> _What is expected_: Check every line of the material below, and show those that contain "skall".

== == ==

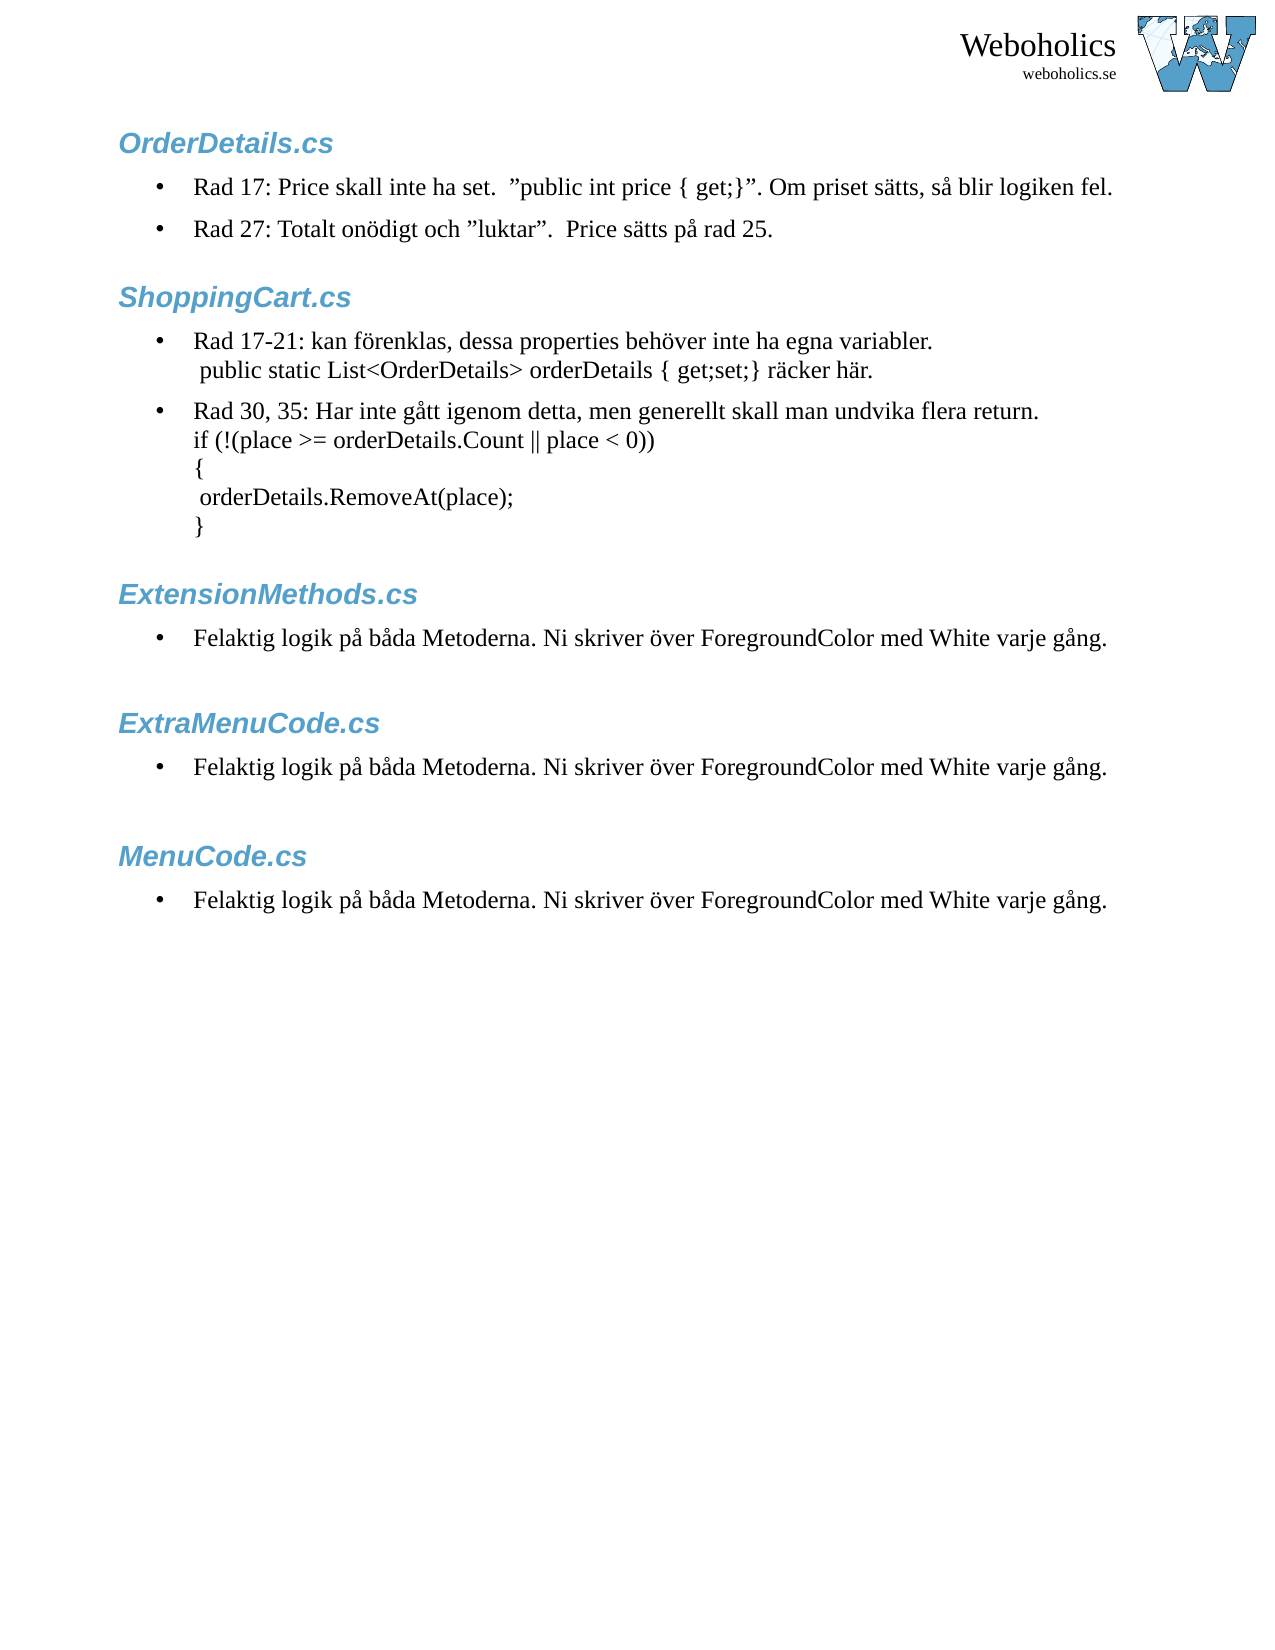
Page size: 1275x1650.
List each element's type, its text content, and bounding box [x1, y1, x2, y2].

list Rad 17: Price skall inte ha set. ”public int price { get;}”. Om priset sätts, så blir logiken fel. [156, 172, 1157, 201]
subtitle ShoppingCart.cs [118, 280, 1157, 313]
list Felaktig logik på båda Metoderna. Ni skriver över ForegroundColor med White varje gång. [156, 885, 1157, 914]
list Felaktig logik på båda Metoderna. Ni skriver över ForegroundColor med White varje gång. [156, 752, 1157, 781]
list Felaktig logik på båda Metoderna. Ni skriver över ForegroundColor med White varje gång. [156, 623, 1157, 652]
list Rad 30, 35: Har inte gått igenom detta, men generellt skall man undvika flera return. if (!(place >= orderDetails.Count || place < 0)) { orderDetails.RemoveAt(place); } [156, 396, 1157, 540]
subtitle ExtensionMethods.cs [118, 577, 1157, 611]
subtitle OrderDetails.cs [118, 126, 1157, 160]
text MenuCode.cs [118, 839, 1157, 873]
list Rad 27: Totalt onödigt och ”luktar”. Price sätts på rad 25. [156, 214, 1157, 242]
text ExtraMenuCode.cs [118, 706, 1157, 739]
list Rad 17-21: kan förenklas, dessa properties behöver inte ha egna variabler. public static List<OrderDetails> orderDetails { get;set;} räcker här. [156, 326, 1157, 383]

== == ==

> _Written solution_:
list Rad 17: Price skall inte ha set. ”public int price { get;}”. Om priset sätts, så blir logiken fel. [156, 172, 1157, 201]
list Rad 30, 35: Har inte gått igenom detta, men generellt skall man undvika flera return. if (!(place >= orderDetails.Count || place < 0)) { orderDetails.RemoveAt(place); } [156, 396, 1157, 540]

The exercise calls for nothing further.